▸ **Page**:
Category Archives: Uncategorized

I’m Too Sexy for my Keffiyeh

I don’t think of myself as culturally insensitive, but I guess I am. Today’s news reports that that three men from the United Arab Emirates were expelled from a festival in Saudi Arabia.

Apparently, the men shipped home were just too damned good-looking — positively Dionysian. Clerics deemed that these dudes were so sploosh-inducing there was a danger Saudi women “could fall in love with them.” The same reports mentions several grafs down that a woman from the UEA was also traveling with these guys, which isn’t allowed in Saudi Arabia. In that frame, this just could be a reprisal. But it seems like something else as well.

In my bubble of San Francisco, that sounded like an episode of Star Trek in which Kirk unknowingly is forced to survive on a ice planet populated entirely by graduates of Handsome Boy Modeling School. It also made feel like Saudi Arabia is stuck in the past, much to its own detriment.

Is there a room at King Fahd Airport where someone decides the ratio of pug fugly to askoutable men passing through Immigration? Maybe’s there dark room with a panel of women watching monitors through their hijabs, pressing red buttons when they see a man whose kiss could be on their lips when they turn our the light. I’m also curious who’s on the list, naturally.

Channing Tatum? Bradley Cooper? Going on principle, anyone who’d ever been named People Magazine’s Sexiest Man Alive is out, right? Maybe the people who run this kingdom and rely on fundamentalist clerics to ensure peace and order on the Arab Street will let this one fly. After all, it’s not as serious as as beheadings.

[Records from a data source]
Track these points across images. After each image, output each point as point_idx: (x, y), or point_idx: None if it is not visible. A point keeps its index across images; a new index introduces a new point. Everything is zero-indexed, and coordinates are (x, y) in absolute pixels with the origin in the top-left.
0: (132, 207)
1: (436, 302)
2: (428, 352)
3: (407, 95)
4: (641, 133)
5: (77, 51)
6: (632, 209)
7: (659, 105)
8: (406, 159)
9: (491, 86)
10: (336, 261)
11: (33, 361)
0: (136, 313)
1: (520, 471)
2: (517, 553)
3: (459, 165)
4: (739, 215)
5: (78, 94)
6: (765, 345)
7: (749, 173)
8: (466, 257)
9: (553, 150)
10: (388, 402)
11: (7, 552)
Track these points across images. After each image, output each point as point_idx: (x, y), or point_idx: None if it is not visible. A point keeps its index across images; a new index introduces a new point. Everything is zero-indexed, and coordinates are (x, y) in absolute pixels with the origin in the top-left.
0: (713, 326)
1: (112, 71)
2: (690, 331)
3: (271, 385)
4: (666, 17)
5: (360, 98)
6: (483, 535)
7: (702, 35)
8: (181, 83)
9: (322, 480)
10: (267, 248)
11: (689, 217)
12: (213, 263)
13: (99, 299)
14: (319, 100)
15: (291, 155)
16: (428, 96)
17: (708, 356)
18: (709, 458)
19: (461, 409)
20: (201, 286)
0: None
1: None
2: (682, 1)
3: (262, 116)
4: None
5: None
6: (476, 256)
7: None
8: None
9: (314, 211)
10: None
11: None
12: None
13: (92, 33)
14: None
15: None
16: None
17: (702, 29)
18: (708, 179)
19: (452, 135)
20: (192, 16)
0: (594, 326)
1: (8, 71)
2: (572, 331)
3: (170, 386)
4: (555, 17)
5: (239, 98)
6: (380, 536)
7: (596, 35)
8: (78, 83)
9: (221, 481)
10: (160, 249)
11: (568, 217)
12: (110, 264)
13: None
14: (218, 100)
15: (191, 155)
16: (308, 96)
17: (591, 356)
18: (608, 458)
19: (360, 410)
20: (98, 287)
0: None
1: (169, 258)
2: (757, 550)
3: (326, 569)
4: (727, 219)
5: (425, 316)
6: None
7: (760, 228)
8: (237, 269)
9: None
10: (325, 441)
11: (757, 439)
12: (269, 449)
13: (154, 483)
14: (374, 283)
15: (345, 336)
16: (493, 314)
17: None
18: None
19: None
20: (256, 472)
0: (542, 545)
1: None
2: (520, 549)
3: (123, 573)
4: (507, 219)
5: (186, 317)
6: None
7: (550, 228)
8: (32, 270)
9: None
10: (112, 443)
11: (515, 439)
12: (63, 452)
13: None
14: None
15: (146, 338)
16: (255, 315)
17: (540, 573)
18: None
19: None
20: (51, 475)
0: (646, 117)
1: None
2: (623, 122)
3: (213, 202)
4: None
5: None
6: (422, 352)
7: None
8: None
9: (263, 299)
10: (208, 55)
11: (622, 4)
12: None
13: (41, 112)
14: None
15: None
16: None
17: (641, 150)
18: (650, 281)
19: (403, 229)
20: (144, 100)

▸ **Written request 1**:
In the post, what reason did the clerics give for expelling the three men from the festival?
▸ **Written request 2**:
List every country and city that the post names.

▸ **Correct output 1**:
The clerics deemed the men so good-looking that Saudi women could fall in love with them.

▸ **Correct output 2**:
United Arab Emirates, Saudi Arabia, San Francisco